Something I've been wondering is how much we can really 'create' without some kind of physical experience or body knowing. Lately I've been looking into the physical world & also looking into rituals - always some kind of hands on experience is required, it's not a mind only job.

I've been wondering if the masses have been fed a lot of stale air 'words'. Verbs are supposed to be doing words - but verbs like 'believe' & 'hope' don't go anywhere. They are waiting words. Have you noticed how much of our lives revolve around 'waiting' (wait (v.) c.1200, "to watch with hostile intent, lie in wait for"). Do the words that keep us waiting have some form of hostile intent?

Another waiting word is faith "c.1250, "duty of fulfilling one's trust" - a rather bizarre wording, n'est-ce pas?

I suggest that these words could be viewed as peasant food for the masses - a glutinous substance that binds the mind & weakens the body/soul.


I got started thinking about beliefs because of the extremely popular self-bashing system whereby we acknowledge our 'destructive beliefs', yet are completely unable to make the most basic changes - we can see the truck of life that's about to hit us but are unable to step aside. I've been hit by many of these life trucks & am amazed at my inability to either avoid the impact or launch a missile & blow the bloody thing up.
This dilemma has led to the idea that we are not victims of the mental black holes called beliefs. Instead what we are dealing with is a very definite set of inner 'instructions' - we don't move out of the way of the truck du vie because there is within us an override-order to stay put.

Matthew Delooze has written a stunning article which I'll link to at the bottom. He tells of a dream whereby people with mouths stitched shut absorb words in a way similar to how we breathe air. With each word absorbed they become more & more lifeless.

Is that what these words do do us?

There is one more word, well phrase I want to mention before I go.

A conversation with my friend from West Africa a little while ago led to his revealing his irritation with the phrase 'making love'. He told me that he often translates words back into his native language in order to get a better understanding of them. He told me that in his language it is impossible to translate that phrase - that you cannot 'make' love. He sees it, & I agree, as a marketing device. That phrase has been inserted deep into the Western World's psyche - why?? When two (or more!) people get together & make like a sewing machine, love is NOT being made, rather sex is being had. You may have extremely deep feelings for your playmate, but love is not being made.

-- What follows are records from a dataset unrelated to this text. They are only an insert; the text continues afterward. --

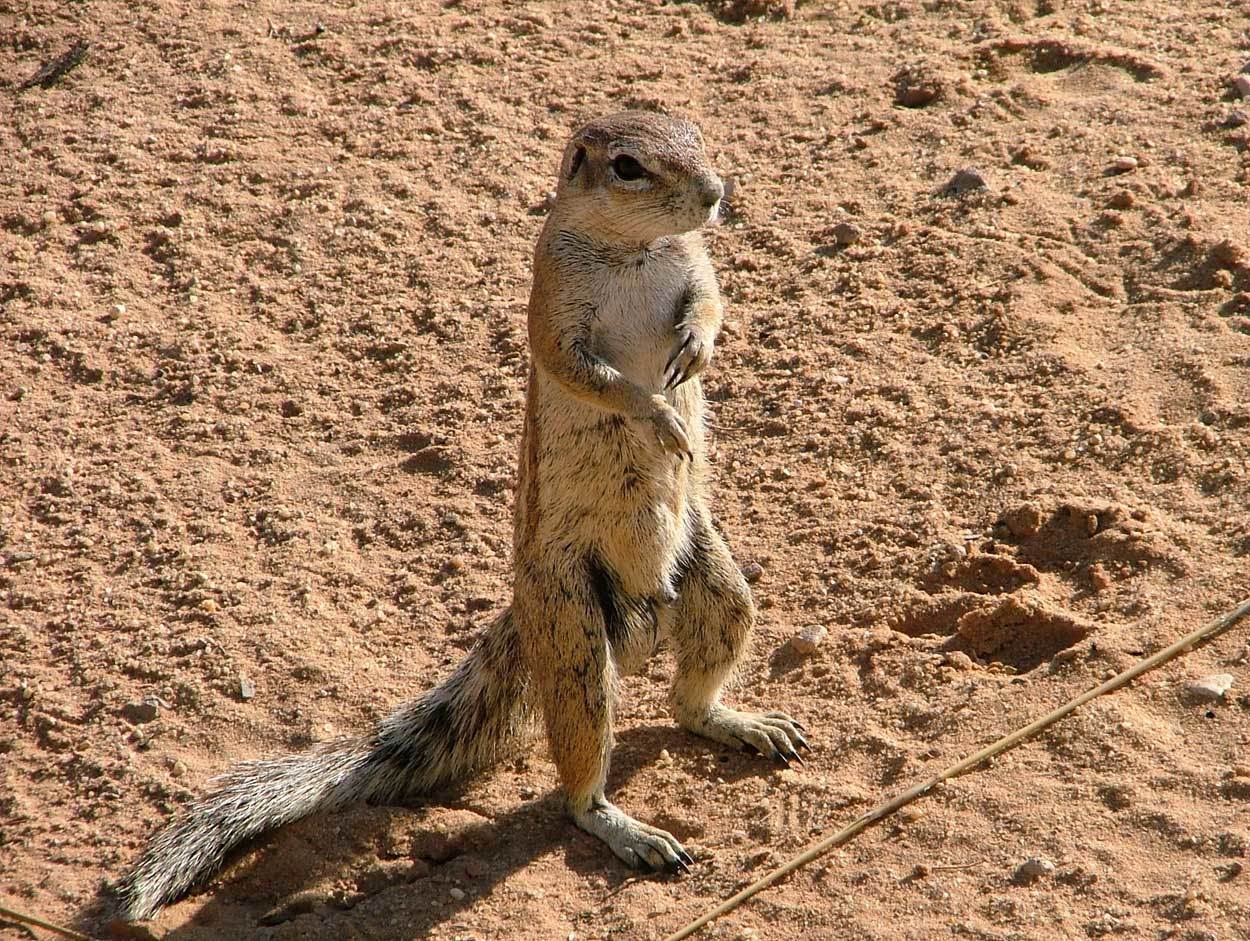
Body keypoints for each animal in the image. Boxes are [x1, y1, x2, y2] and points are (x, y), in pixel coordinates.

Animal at [112, 109, 805, 919]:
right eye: (628, 167)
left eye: (693, 130)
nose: (715, 194)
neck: (636, 251)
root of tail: (642, 616)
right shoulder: (554, 308)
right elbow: (589, 374)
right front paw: (658, 414)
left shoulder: (695, 271)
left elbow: (712, 305)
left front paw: (694, 349)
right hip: (571, 629)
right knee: (581, 781)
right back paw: (625, 827)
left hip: (715, 581)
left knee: (688, 700)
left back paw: (742, 721)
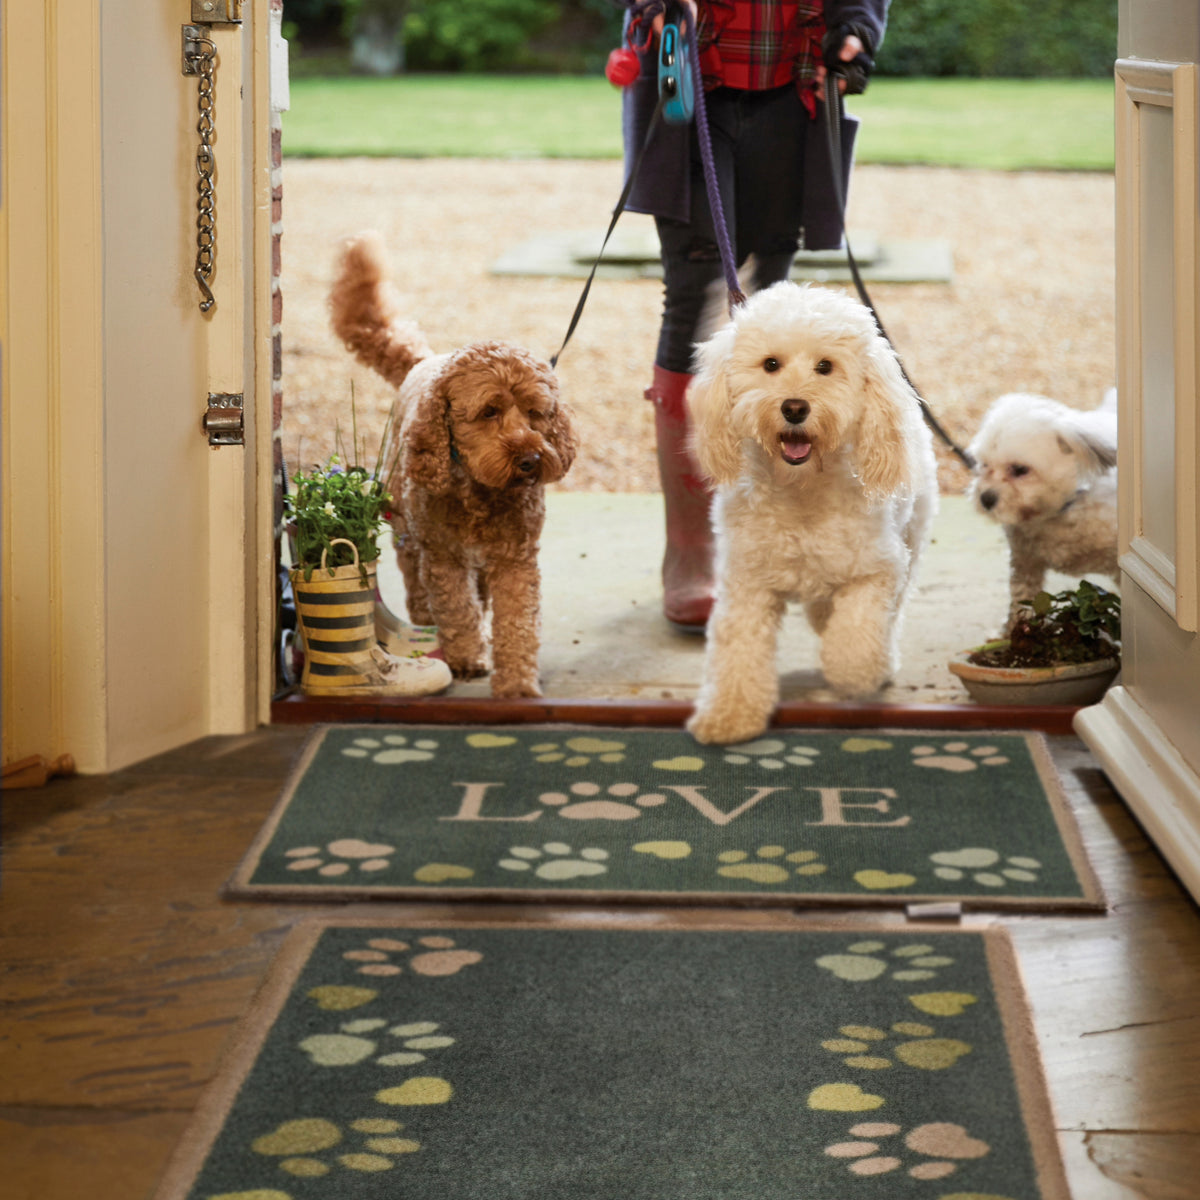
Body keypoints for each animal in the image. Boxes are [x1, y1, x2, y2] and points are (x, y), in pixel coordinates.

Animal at [326, 230, 573, 700]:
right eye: (489, 411)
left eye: (536, 411)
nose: (531, 460)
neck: (479, 491)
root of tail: (423, 361)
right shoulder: (444, 557)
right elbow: (457, 608)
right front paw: (465, 658)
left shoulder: (515, 559)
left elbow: (517, 621)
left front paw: (517, 682)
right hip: (406, 525)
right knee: (414, 578)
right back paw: (425, 620)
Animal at [686, 284, 936, 744]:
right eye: (771, 364)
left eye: (825, 366)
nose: (795, 408)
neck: (800, 493)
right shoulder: (746, 585)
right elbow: (738, 653)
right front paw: (729, 715)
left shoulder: (877, 571)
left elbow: (855, 643)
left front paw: (857, 676)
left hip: (912, 538)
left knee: (887, 617)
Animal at [960, 391, 1118, 619]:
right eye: (984, 464)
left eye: (1020, 469)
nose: (986, 499)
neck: (1061, 511)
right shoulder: (1025, 563)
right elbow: (1021, 604)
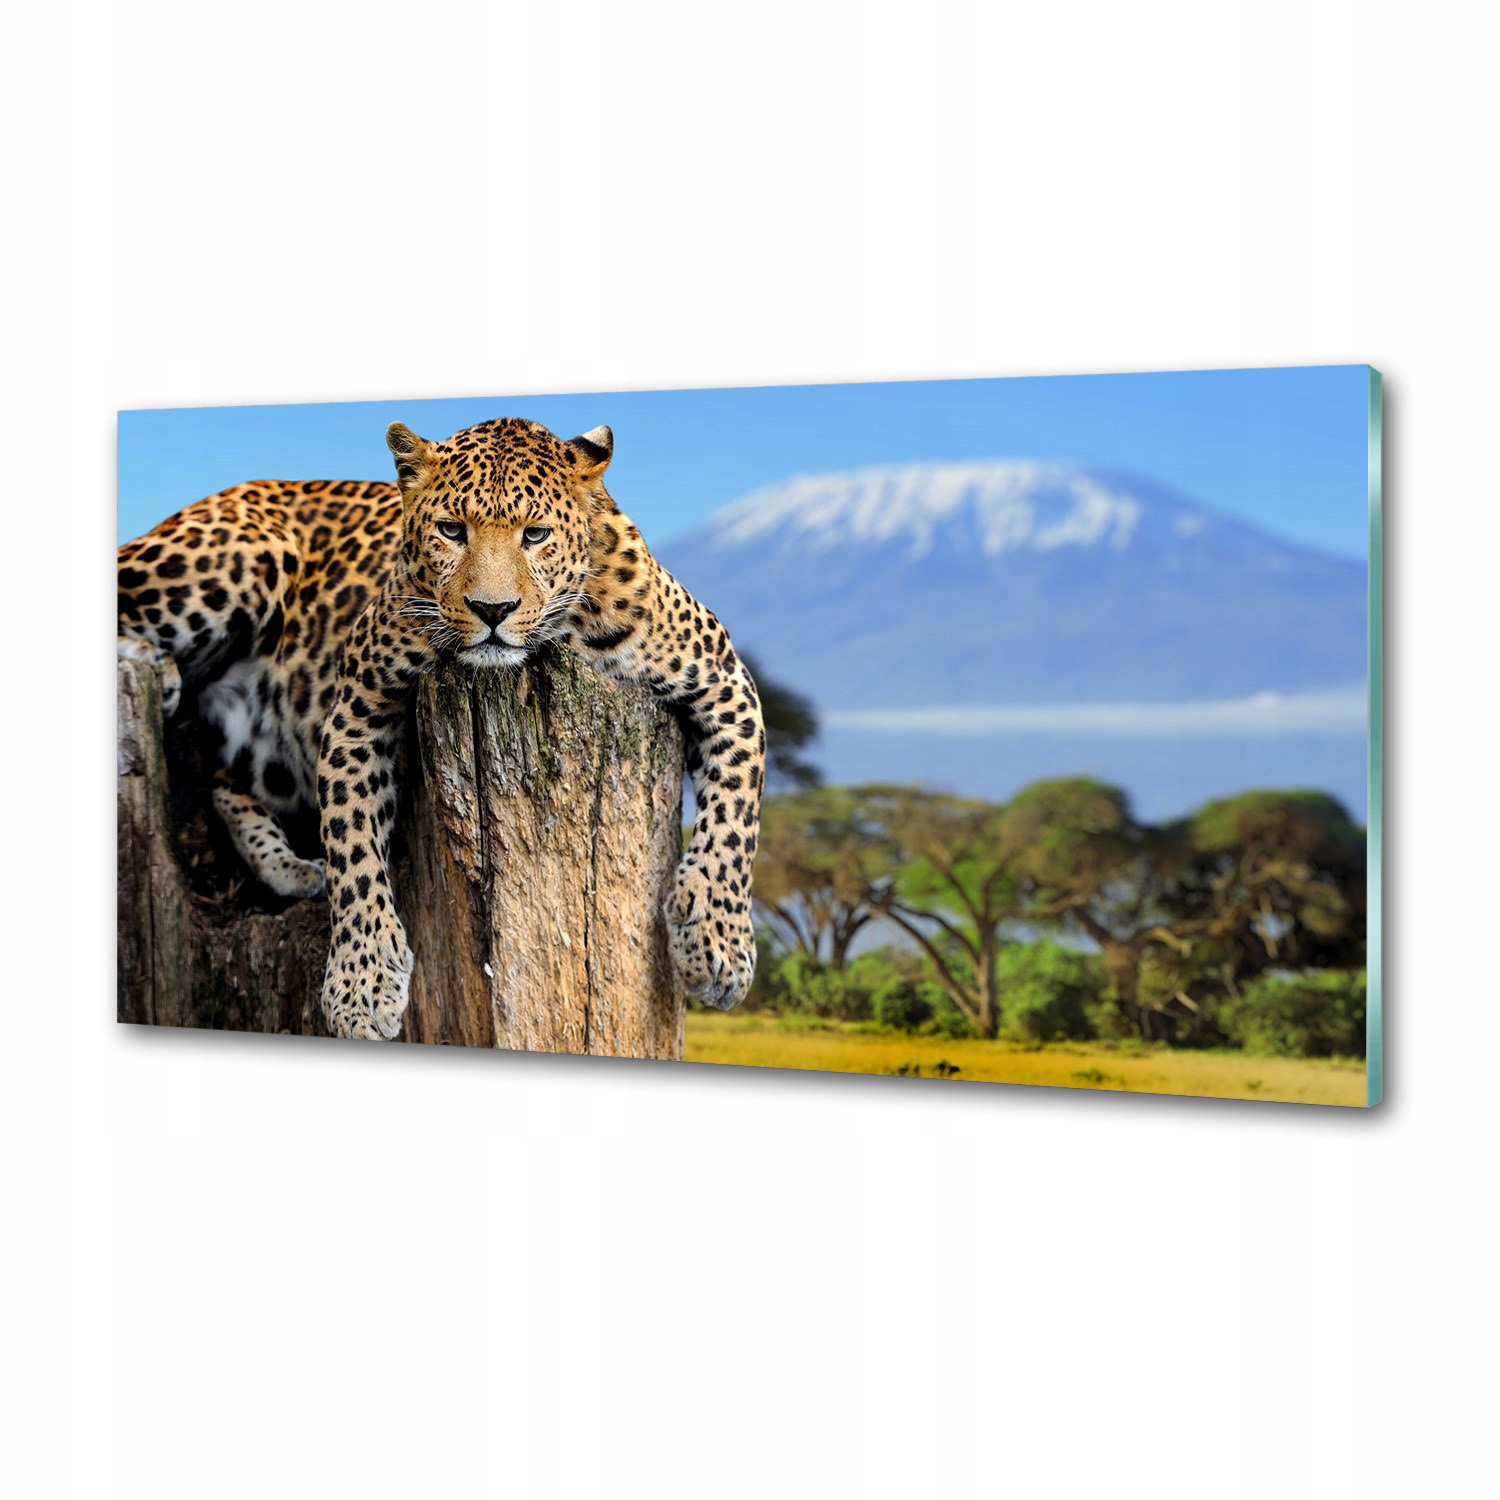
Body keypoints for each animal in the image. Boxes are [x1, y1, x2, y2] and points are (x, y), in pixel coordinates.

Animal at [117, 416, 765, 1040]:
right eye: (452, 530)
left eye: (535, 535)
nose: (492, 610)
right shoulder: (358, 700)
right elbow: (352, 840)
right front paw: (361, 986)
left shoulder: (726, 679)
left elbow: (738, 816)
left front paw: (718, 945)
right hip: (237, 556)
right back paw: (154, 666)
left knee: (226, 782)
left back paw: (293, 868)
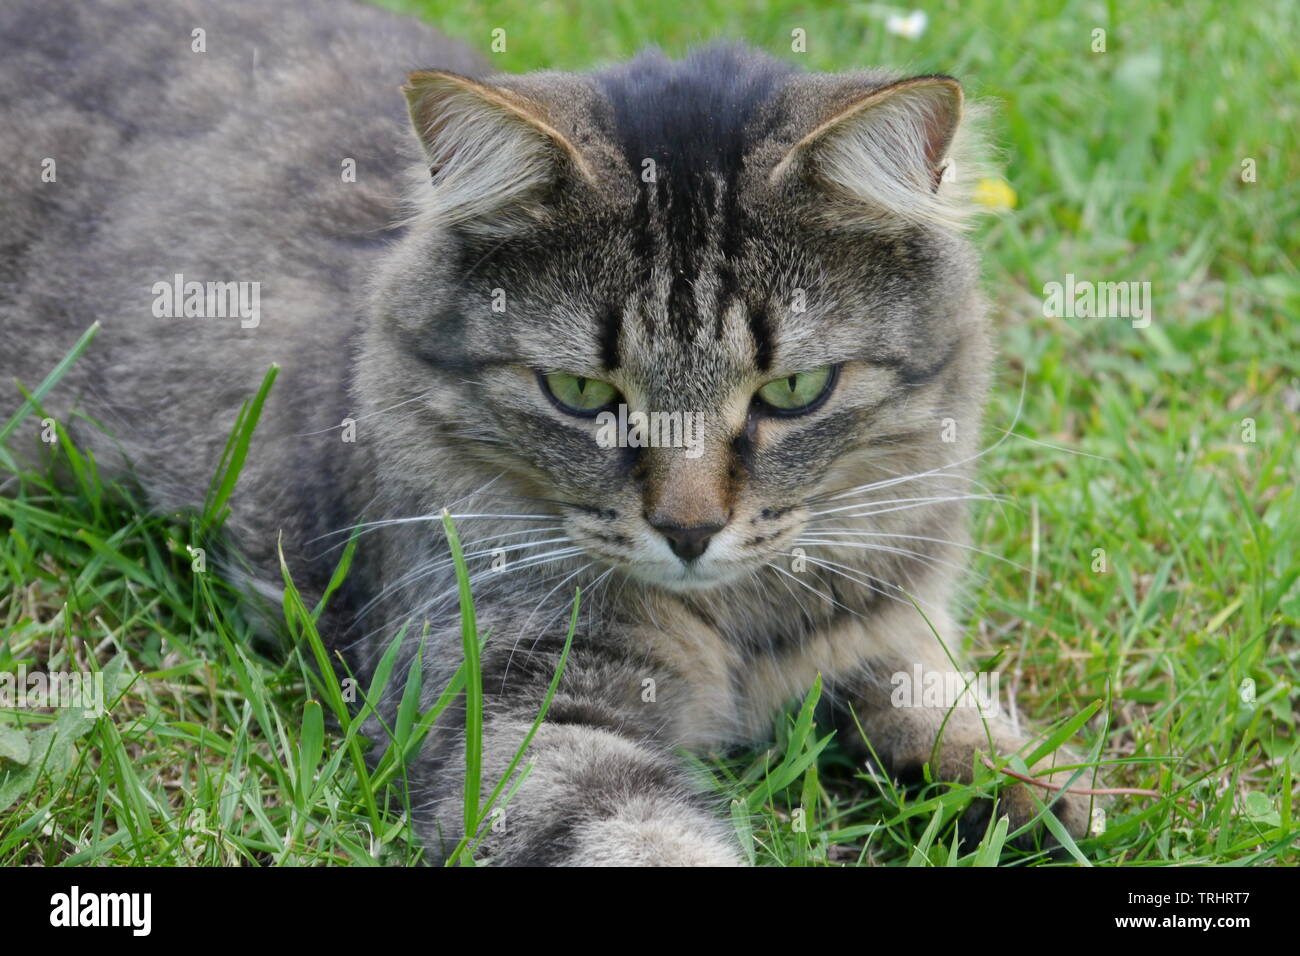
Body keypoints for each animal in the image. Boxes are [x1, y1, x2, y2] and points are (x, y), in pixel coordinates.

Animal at [2, 0, 1097, 868]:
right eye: (579, 392)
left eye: (795, 391)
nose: (689, 532)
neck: (734, 632)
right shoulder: (518, 709)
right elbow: (650, 839)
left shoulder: (882, 629)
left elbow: (954, 721)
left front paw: (1050, 804)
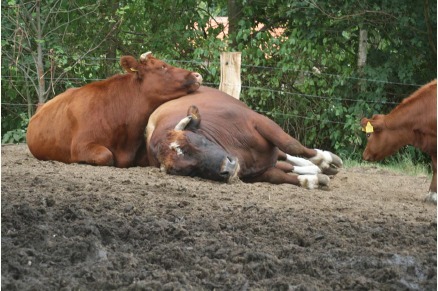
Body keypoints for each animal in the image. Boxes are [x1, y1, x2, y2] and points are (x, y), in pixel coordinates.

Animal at [145, 86, 344, 190]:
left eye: (197, 140)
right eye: (190, 170)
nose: (228, 168)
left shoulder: (259, 120)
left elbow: (291, 145)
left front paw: (324, 160)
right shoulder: (256, 173)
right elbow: (279, 176)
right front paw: (312, 180)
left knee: (285, 153)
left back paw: (324, 163)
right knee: (285, 164)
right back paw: (314, 170)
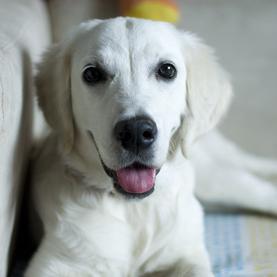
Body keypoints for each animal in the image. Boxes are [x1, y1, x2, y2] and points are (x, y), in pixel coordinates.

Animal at [24, 17, 276, 276]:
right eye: (92, 73)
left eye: (167, 70)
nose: (136, 133)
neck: (135, 209)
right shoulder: (55, 263)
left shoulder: (189, 254)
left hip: (218, 182)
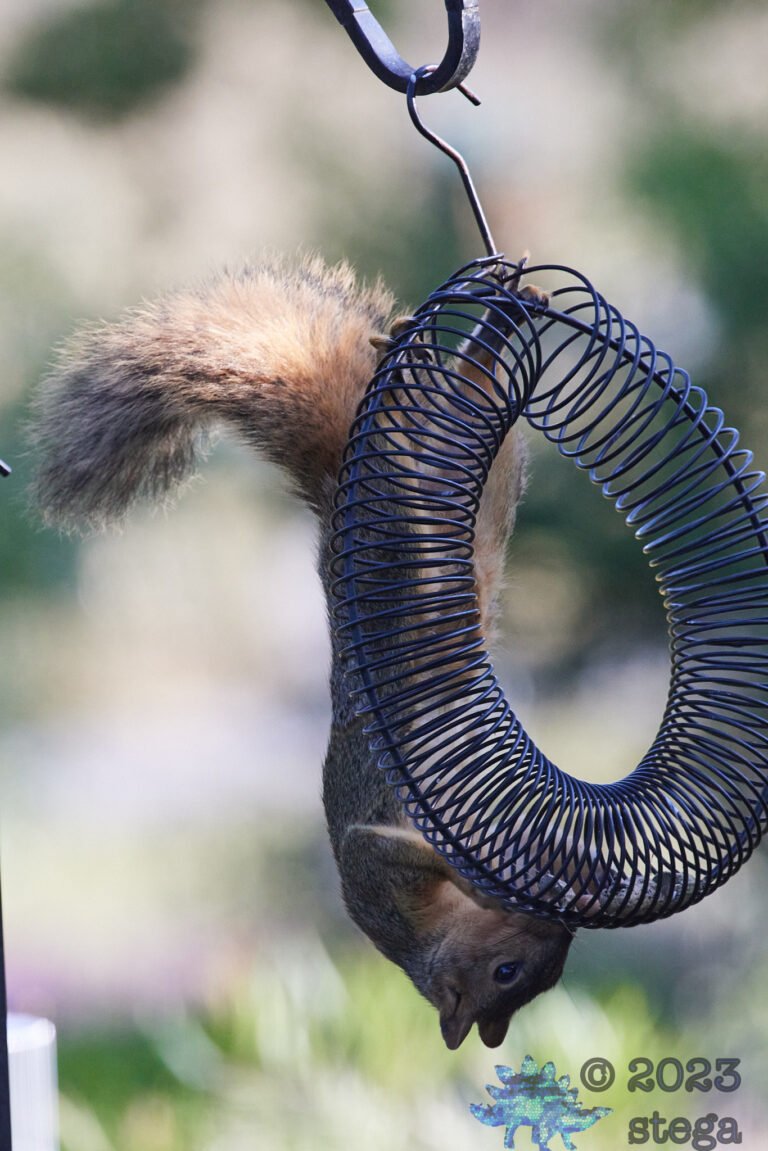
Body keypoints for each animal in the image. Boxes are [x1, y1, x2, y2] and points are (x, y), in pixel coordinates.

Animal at [31, 252, 572, 1050]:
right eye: (507, 974)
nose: (561, 930)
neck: (415, 937)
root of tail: (334, 500)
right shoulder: (375, 867)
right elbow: (395, 847)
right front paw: (496, 880)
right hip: (413, 528)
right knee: (436, 416)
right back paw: (466, 330)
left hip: (483, 487)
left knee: (462, 396)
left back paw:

This phrase may well be behind much of the male-female discord, for VERY different things in-deed seem to be being sought by the parties involved. Another friend of the male persuasion has told me that 'he has never made love.' Research across the generally male dominated blogosphere has introduced me to ideas of a very similar nature - the male of the species DO NOT make love, they seek out & enjoy sex (well when they can get it :)

The more I look into words the more I seem to see a wor(l)d of spells.

Why is it that our world of words echoes the management committee of Planet Earth - a very select few, in in-your-face-positions, overseeing the many?


Perhaps it's time to spell our own words?